Rejet d’autorisation d’urbanisme fondé sur une pièce injustement réclamée (CE, 13 novembre 2019, n°419067)

En l’espèce, dans le cadre de l’instruction de la demande de déclaration préalable de travaux de M. A… en vue de la réfection de son hangar, le maire de l’Ile d’Yeu lui a demandé la communication de pièces complémentaires comprenant, d’une part, une notice de présentation des matériaux utilisés et des modalités d’exécution des travaux et, d’autre part, un dossier d’évaluation des incidences du projet sur un site Natura 2000.

Le 29 juin 2013, M. A… a transmis les pièces complémentaires demandées. Par un arrêté du 26 août 2013, le maire de l’Ile d’Yeu s’est opposé à la déclaration préalable de travaux déposée par M. A.

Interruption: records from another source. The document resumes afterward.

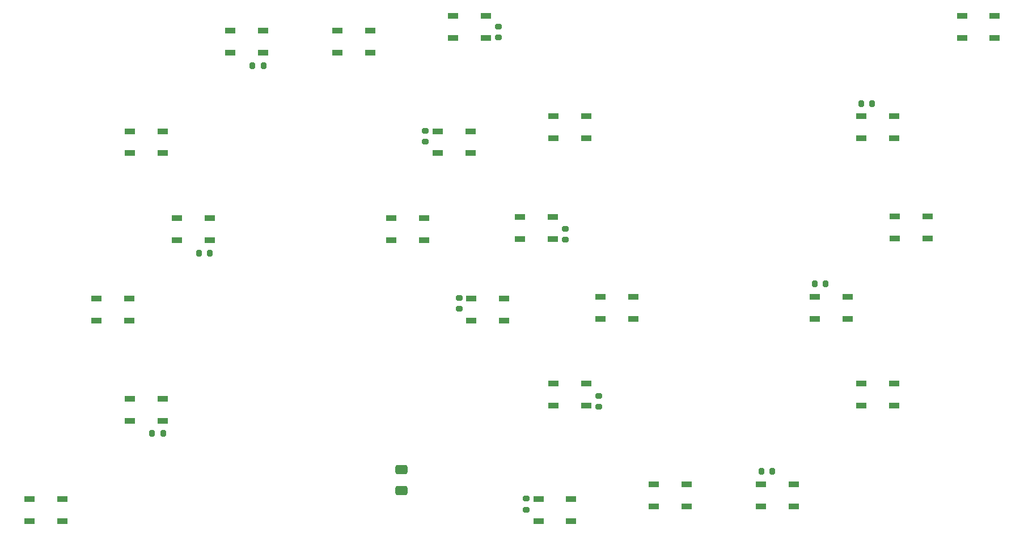
<source format=gbr>
%TF.GenerationSoftware,KiCad,Pcbnew,8.0.3*%
%TF.CreationDate,2024-12-20T11:05:53+01:00*%
%TF.ProjectId,christmas-tree,63687269-7374-46d6-9173-2d747265652e,rev?*%
%TF.SameCoordinates,Original*%
%TF.FileFunction,Paste,Top*%
%TF.FilePolarity,Positive*%
%FSLAX46Y46*%
G04 Gerber Fmt 4.6, Leading zero omitted, Abs format (unit mm)*
G04 Created by KiCad (PCBNEW 8.0.3) date 2024-12-20 11:05:53*
%MOMM*%
%LPD*%
G01*
G04 APERTURE LIST*
G04 Aperture macros list*
%AMRoundRect*
0 Rectangle with rounded corners*
0 $1 Rounding radius*
0 $2 $3 $4 $5 $6 $7 $8 $9 X,Y pos of 4 corners*
0 Add a 4 corners polygon primitive as box body*
4,1,4,$2,$3,$4,$5,$6,$7,$8,$9,$2,$3,0*
0 Add four circle primitives for the rounded corners*
1,1,$1+$1,$2,$3*
1,1,$1+$1,$4,$5*
1,1,$1+$1,$6,$7*
1,1,$1+$1,$8,$9*
0 Add four rect primitives between the rounded corners*
20,1,$1+$1,$2,$3,$4,$5,0*
20,1,$1+$1,$4,$5,$6,$7,0*
20,1,$1+$1,$6,$7,$8,$9,0*
20,1,$1+$1,$8,$9,$2,$3,0*%
G04 Aperture macros list end*
%ADD10RoundRect,0.200000X-0.275000X0.200000X-0.275000X-0.200000X0.275000X-0.200000X0.275000X0.200000X0*%
%ADD11R,1.500000X0.900000*%
%ADD12RoundRect,0.200000X0.200000X0.275000X-0.200000X0.275000X-0.200000X-0.275000X0.200000X-0.275000X0*%
%ADD13RoundRect,0.250000X-0.650000X0.412500X-0.650000X-0.412500X0.650000X-0.412500X0.650000X0.412500X0*%
%ADD14RoundRect,0.200000X0.275000X-0.200000X0.275000X0.200000X-0.275000X0.200000X-0.275000X-0.200000X0*%
%ADD15RoundRect,0.200000X-0.200000X-0.275000X0.200000X-0.275000X0.200000X0.275000X-0.200000X0.275000X0*%
G04 APERTURE END LIST*
D10*
%TO.C,C104*%
X119250000Y-89725000D03*
X119250000Y-91375000D03*
%TD*%
D11*
%TO.C,D134*%
X204250000Y-75850000D03*
X204250000Y-72550000D03*
X199350000Y-72550000D03*
X199350000Y-75850000D03*
%TD*%
D12*
%TO.C,C108*%
X87075000Y-108050000D03*
X85425000Y-108050000D03*
%TD*%
D13*
%TO.C,C124*%
X115650000Y-140387500D03*
X115650000Y-143512500D03*
%TD*%
D11*
%TO.C,D102*%
X131000000Y-118100000D03*
X131000000Y-114800000D03*
X126100000Y-114800000D03*
X126100000Y-118100000D03*
%TD*%
%TO.C,D132*%
X194250000Y-105850000D03*
X194250000Y-102550000D03*
X189350000Y-102550000D03*
X189350000Y-105850000D03*
%TD*%
%TO.C,D126*%
X150250000Y-117850000D03*
X150250000Y-114550000D03*
X145350000Y-114550000D03*
X145350000Y-117850000D03*
%TD*%
%TO.C,D103*%
X114100000Y-102800000D03*
X114100000Y-106100000D03*
X119000000Y-106100000D03*
X119000000Y-102800000D03*
%TD*%
%TO.C,D131*%
X182250000Y-117850000D03*
X182250000Y-114550000D03*
X177350000Y-114550000D03*
X177350000Y-117850000D03*
%TD*%
%TO.C,D111*%
X60100000Y-144800000D03*
X60100000Y-148100000D03*
X65000000Y-148100000D03*
X65000000Y-144800000D03*
%TD*%
%TO.C,D109*%
X70100000Y-114800000D03*
X70100000Y-118100000D03*
X75000000Y-118100000D03*
X75000000Y-114800000D03*
%TD*%
%TO.C,D104*%
X126000000Y-93100000D03*
X126000000Y-89800000D03*
X121100000Y-89800000D03*
X121100000Y-93100000D03*
%TD*%
D12*
%TO.C,C106*%
X95075000Y-80050000D03*
X93425000Y-80050000D03*
%TD*%
D11*
%TO.C,D129*%
X174250000Y-145850000D03*
X174250000Y-142550000D03*
X169350000Y-142550000D03*
X169350000Y-145850000D03*
%TD*%
%TO.C,D125*%
X133350000Y-102650000D03*
X133350000Y-105950000D03*
X138250000Y-105950000D03*
X138250000Y-102650000D03*
%TD*%
%TO.C,D130*%
X189250000Y-130850000D03*
X189250000Y-127550000D03*
X184350000Y-127550000D03*
X184350000Y-130850000D03*
%TD*%
%TO.C,D107*%
X75100000Y-89800000D03*
X75100000Y-93100000D03*
X80000000Y-93100000D03*
X80000000Y-89800000D03*
%TD*%
D14*
%TO.C,C116*%
X145100000Y-131025000D03*
X145100000Y-129375000D03*
%TD*%
%TO.C,C112*%
X130100000Y-75825000D03*
X130100000Y-74175000D03*
%TD*%
D11*
%TO.C,D127*%
X138350000Y-127550000D03*
X138350000Y-130850000D03*
X143250000Y-130850000D03*
X143250000Y-127550000D03*
%TD*%
D10*
%TO.C,C101*%
X134250000Y-144725000D03*
X134250000Y-146375000D03*
%TD*%
D11*
%TO.C,D133*%
X189250000Y-90850000D03*
X189250000Y-87550000D03*
X184350000Y-87550000D03*
X184350000Y-90850000D03*
%TD*%
%TO.C,D108*%
X82100000Y-102800000D03*
X82100000Y-106100000D03*
X87000000Y-106100000D03*
X87000000Y-102800000D03*
%TD*%
%TO.C,D124*%
X143250000Y-90850000D03*
X143250000Y-87550000D03*
X138350000Y-87550000D03*
X138350000Y-90850000D03*
%TD*%
D15*
%TO.C,C120*%
X177375000Y-112600000D03*
X179025000Y-112600000D03*
%TD*%
%TO.C,C122*%
X184275000Y-85700000D03*
X185925000Y-85700000D03*
%TD*%
D11*
%TO.C,D110*%
X75100000Y-129800000D03*
X75100000Y-133100000D03*
X80000000Y-133100000D03*
X80000000Y-129800000D03*
%TD*%
%TO.C,D101*%
X141000000Y-148100000D03*
X141000000Y-144800000D03*
X136100000Y-144800000D03*
X136100000Y-148100000D03*
%TD*%
%TO.C,D128*%
X158250000Y-145850000D03*
X158250000Y-142550000D03*
X153350000Y-142550000D03*
X153350000Y-145850000D03*
%TD*%
%TO.C,D105*%
X106100000Y-74800000D03*
X106100000Y-78100000D03*
X111000000Y-78100000D03*
X111000000Y-74800000D03*
%TD*%
D14*
%TO.C,C114*%
X140100000Y-106025000D03*
X140100000Y-104375000D03*
%TD*%
D12*
%TO.C,C110*%
X80075000Y-134950000D03*
X78425000Y-134950000D03*
%TD*%
D15*
%TO.C,C118*%
X169375000Y-140600000D03*
X171025000Y-140600000D03*
%TD*%
D11*
%TO.C,D106*%
X90100000Y-74800000D03*
X90100000Y-78100000D03*
X95000000Y-78100000D03*
X95000000Y-74800000D03*
%TD*%
D10*
%TO.C,C102*%
X124250000Y-114725000D03*
X124250000Y-116375000D03*
%TD*%
D11*
%TO.C,D123*%
X123350000Y-72550000D03*
X123350000Y-75850000D03*
X128250000Y-75850000D03*
X128250000Y-72550000D03*
%TD*%
M02*

</source>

C’est dans ce contexte que le Conseil d’Etat a considéré que dans le cas où le pétitionnaire, en réponse à la demande de pièces complémentaires, a fourni une pièce qui a été indûment demandée car ne figurant pas sur la liste limitative des pièces prévue par les articles R. 431-36 et R. 431-16 du code de l’urbanisme, cette irrégularité n’est pas, par elle-même, de nature à entraîner l’illégalité de la décision de l’autorité administrative refusant de faire droit à la demande d’autorisation.

Toutefois, les juges ont estimé que, l’autorisation d’urbanisme n’ayant d’autre objet que d’autoriser la construction conforme aux plans et indications fournis par le pétitionnaire et l’autorité administrative n’ayant, par suite, pas à vérifier l’exactitude des déclarations du demandeur relatives à la consistance de son projet à moins qu’elles ne soient contredites par les autres éléments du dossier joint à la demande tels que limitativement définis par les articles précités, l’administration ne peut légalement refuser l’autorisation demandée en se fondant sur la consistance du projet au vu d’une pièce ne relevant pas de cette liste limitative.